My mum usually (to be bluntly honest) behaves like a spoiled child: lovely when she gets her own way but likely to throw a tantrum if she has to put up with anything else. She has made lots of offers to help with my wedding, and she is making us cake as she makes delicious ones, and I wanted to give her something to do.
I don't like upsetting her and in a way it would be lovely to get her involved more, as she'd like to be. Recently she invited me to stay the night at my parents' house before I went to a really important conference, for which I needed to get up at 3am and get a taxi to the airport. It was a pretty good indication of what she might be like at a wedding, as that day she got all stressed about the new kitchen she's getting made in a couple of months and woke me up at 11pm and told me to come downstairs and look at designs for it. Then at 1am she and my dad had a shouting match because I'd gone to bed and they were arguing about the new kitchen. So I got 2 hours sleep.

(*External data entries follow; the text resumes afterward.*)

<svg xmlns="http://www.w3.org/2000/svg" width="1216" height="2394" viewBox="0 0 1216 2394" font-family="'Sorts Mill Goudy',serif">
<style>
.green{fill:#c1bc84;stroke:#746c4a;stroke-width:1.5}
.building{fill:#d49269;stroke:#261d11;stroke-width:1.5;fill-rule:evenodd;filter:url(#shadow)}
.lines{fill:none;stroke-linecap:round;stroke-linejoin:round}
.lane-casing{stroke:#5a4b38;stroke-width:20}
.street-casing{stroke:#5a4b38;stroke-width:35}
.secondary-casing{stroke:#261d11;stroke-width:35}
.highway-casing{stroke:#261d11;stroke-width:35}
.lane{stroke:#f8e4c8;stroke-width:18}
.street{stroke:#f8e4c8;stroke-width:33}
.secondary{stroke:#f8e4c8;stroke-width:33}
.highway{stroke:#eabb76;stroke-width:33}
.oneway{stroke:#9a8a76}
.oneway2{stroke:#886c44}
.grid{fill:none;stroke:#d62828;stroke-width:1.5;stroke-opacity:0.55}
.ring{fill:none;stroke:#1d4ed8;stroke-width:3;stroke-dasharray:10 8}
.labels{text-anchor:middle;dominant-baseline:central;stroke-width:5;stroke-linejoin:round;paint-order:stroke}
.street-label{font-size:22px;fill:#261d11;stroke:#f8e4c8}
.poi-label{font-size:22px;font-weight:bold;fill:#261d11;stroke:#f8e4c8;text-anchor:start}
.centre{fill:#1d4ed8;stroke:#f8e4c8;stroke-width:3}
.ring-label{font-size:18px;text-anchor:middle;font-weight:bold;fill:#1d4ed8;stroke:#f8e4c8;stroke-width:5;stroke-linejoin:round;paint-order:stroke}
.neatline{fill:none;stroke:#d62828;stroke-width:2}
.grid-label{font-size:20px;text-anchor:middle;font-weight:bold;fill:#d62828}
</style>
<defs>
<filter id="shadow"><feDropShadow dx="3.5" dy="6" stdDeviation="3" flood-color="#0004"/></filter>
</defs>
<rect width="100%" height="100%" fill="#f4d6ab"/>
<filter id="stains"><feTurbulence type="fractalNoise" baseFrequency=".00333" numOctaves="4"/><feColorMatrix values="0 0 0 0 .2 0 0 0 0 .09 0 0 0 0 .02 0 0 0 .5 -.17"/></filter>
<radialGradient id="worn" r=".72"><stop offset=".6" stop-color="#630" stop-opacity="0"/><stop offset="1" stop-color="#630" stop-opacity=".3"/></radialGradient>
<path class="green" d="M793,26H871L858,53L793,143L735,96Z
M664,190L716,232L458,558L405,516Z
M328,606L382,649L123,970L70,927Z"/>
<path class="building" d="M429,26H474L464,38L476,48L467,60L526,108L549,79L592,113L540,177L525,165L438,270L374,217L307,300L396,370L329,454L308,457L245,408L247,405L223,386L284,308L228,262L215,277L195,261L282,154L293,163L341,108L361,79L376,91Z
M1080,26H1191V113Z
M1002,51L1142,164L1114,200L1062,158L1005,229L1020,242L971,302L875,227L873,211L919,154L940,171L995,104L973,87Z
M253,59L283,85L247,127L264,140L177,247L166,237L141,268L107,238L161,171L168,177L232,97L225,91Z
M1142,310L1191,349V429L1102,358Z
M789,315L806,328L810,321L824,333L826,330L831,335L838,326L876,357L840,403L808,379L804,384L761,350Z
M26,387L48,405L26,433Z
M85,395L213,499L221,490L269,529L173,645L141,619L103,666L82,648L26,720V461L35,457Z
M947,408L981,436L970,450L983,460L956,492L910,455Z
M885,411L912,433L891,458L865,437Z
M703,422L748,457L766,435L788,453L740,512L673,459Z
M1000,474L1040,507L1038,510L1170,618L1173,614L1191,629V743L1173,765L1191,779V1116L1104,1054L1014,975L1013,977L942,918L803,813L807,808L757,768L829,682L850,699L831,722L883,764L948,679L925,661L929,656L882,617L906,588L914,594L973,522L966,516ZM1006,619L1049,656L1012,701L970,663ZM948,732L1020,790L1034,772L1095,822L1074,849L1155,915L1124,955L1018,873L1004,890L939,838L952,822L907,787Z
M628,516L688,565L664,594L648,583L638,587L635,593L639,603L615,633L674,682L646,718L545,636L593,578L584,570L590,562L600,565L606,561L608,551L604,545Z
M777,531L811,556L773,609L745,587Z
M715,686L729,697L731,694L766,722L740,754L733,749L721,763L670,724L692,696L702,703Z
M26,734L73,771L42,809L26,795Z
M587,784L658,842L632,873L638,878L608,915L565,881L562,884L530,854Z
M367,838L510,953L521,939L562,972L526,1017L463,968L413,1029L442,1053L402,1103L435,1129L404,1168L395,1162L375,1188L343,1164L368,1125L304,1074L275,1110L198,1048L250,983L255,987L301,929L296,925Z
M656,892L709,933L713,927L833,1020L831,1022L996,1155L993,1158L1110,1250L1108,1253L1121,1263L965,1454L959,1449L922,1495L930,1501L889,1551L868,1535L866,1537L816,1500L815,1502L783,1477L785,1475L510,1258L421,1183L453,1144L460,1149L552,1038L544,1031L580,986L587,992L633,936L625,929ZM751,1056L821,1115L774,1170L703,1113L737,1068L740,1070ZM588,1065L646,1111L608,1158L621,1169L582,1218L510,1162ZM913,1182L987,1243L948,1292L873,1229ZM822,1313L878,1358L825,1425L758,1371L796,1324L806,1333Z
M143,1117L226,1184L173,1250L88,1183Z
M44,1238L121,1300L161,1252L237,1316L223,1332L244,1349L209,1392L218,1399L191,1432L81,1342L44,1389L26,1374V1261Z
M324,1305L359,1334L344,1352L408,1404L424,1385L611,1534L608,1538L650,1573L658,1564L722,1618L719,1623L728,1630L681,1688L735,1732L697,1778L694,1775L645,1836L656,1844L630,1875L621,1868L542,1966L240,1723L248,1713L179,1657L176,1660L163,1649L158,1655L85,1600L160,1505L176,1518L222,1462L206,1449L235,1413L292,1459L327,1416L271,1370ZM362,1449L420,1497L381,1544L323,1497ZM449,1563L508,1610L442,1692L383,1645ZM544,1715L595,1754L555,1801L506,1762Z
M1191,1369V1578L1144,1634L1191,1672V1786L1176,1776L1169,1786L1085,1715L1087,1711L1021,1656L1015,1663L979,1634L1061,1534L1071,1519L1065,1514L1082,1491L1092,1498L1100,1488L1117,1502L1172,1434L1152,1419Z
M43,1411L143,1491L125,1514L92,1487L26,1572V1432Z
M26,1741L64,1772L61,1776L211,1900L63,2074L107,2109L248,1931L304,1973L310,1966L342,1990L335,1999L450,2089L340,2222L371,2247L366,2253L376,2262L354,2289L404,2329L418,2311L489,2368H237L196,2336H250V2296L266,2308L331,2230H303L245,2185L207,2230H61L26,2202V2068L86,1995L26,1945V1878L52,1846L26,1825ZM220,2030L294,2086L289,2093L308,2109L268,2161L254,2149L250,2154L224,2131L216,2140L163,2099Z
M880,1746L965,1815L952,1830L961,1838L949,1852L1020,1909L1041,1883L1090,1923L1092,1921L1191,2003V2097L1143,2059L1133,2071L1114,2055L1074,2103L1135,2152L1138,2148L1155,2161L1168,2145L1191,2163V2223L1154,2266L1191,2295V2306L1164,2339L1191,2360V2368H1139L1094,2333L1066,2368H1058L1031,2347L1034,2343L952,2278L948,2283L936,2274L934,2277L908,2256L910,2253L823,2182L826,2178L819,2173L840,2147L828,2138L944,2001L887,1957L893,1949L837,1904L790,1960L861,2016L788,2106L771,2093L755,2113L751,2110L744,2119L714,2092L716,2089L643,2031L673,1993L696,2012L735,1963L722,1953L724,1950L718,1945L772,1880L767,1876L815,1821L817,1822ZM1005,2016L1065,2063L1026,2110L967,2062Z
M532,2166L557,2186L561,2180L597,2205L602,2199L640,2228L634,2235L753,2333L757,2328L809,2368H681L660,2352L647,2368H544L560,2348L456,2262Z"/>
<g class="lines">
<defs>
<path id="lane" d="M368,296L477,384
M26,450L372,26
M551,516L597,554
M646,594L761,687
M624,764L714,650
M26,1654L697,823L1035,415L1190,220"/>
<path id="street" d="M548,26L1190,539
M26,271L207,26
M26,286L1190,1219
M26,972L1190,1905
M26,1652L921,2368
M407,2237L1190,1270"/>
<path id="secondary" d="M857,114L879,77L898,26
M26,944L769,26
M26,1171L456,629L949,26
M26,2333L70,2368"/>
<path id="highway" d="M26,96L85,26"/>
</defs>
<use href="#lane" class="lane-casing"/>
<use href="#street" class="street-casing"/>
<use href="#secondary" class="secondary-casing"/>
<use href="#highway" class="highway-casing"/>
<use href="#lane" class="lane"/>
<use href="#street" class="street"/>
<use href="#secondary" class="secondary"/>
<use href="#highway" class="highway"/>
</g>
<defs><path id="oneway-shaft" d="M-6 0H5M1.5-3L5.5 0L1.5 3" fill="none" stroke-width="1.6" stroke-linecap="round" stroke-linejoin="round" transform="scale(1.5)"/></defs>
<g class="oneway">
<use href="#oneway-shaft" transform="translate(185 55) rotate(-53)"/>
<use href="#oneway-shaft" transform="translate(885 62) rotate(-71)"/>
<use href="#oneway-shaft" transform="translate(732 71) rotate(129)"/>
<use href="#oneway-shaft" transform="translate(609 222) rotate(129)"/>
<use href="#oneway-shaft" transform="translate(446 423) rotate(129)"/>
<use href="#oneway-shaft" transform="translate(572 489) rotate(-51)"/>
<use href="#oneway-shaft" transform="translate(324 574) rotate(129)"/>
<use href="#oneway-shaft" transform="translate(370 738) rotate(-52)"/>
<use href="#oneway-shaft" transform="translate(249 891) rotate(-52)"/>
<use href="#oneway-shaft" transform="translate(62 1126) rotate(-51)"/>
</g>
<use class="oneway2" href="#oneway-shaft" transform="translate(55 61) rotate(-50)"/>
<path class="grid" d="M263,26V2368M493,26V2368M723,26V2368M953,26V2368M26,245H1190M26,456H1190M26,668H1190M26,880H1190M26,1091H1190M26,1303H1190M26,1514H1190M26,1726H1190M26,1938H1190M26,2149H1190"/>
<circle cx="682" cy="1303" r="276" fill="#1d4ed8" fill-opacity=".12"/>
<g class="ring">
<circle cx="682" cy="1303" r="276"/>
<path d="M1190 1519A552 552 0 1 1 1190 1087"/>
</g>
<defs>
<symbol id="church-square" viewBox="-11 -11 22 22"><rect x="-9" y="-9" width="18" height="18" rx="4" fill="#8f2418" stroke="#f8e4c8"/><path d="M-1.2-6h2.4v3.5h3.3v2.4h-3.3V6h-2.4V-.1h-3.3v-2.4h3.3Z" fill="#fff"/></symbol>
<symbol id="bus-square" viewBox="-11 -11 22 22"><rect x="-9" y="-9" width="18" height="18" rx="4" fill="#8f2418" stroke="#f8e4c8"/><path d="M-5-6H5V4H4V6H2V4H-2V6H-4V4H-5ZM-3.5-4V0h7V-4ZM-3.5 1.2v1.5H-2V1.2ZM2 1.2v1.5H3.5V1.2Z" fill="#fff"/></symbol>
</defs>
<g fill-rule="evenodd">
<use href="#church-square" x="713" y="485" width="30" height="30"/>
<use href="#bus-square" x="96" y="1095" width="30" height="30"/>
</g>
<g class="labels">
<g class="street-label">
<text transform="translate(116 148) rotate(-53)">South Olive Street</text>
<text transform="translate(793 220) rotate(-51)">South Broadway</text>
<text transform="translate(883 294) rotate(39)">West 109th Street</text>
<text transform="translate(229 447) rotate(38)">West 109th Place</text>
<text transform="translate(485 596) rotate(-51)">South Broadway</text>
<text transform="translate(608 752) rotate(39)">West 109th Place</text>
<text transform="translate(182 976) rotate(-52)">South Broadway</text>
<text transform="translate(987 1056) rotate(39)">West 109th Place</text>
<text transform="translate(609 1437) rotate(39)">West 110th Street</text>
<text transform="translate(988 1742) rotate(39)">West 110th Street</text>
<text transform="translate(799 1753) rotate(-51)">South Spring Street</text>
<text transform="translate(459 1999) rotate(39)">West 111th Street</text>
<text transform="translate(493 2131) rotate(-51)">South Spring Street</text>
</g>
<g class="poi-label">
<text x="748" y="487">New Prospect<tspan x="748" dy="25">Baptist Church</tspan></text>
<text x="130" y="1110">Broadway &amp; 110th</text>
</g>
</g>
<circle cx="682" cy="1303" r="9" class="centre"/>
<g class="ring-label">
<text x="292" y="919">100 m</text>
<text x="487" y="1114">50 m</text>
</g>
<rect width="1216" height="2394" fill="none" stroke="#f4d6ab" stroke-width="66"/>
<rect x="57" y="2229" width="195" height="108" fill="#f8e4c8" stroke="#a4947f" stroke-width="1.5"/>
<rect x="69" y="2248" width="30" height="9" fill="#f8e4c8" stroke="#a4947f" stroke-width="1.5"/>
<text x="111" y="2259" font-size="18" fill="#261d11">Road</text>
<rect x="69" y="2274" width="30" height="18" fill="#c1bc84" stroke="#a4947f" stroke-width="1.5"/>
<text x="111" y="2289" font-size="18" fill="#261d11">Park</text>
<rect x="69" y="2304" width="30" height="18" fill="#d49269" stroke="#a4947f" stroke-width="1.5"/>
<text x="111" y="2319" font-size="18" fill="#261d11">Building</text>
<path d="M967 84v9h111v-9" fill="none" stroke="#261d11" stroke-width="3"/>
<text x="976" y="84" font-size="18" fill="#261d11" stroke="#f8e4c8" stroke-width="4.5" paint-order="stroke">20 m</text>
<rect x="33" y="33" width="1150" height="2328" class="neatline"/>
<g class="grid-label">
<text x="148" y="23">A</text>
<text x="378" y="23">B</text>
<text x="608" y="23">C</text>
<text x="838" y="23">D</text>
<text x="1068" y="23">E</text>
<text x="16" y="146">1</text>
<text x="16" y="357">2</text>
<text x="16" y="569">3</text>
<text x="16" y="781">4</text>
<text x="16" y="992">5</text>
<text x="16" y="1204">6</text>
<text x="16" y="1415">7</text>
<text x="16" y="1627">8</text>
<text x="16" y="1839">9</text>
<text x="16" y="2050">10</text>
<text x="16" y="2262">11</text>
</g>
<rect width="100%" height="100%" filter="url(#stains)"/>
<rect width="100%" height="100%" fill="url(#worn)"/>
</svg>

It basically proved to me that she's completely incapable of putting her feelings on hold, certainly not for my sake, and I bet she'll be the same for my wedding.
In the past few days, she's made the cakes, then thrown a tantrum because she made a mistake piling them on top of each other and they are 'ruined', she must do another batch.
She's told me my shoes are 'hideous' and I mustn't wear them.
She's told me the dress I like is 'ok but not great and you won't feel comfortable'.
And she's said 'oh, you shouldn't bother with a photographer, it's a waste of time and money'. She also doesn't want me to wear makeup as she claims the smell will make her feel sick.
She would be shocked to know I feel like this, but I am so fed up with her. When she doesn't like something, if she is being 'restrained', she will make faces and grit her teeth. I really don't want her anywhere near me when she's doing this. Both my brothers will be ready to step in and distract her or take her off somewhere quiet if she shows signs of getting furious, but I'm still a bit stressed. Any ideas to help? Or am I just being a total bridezilla?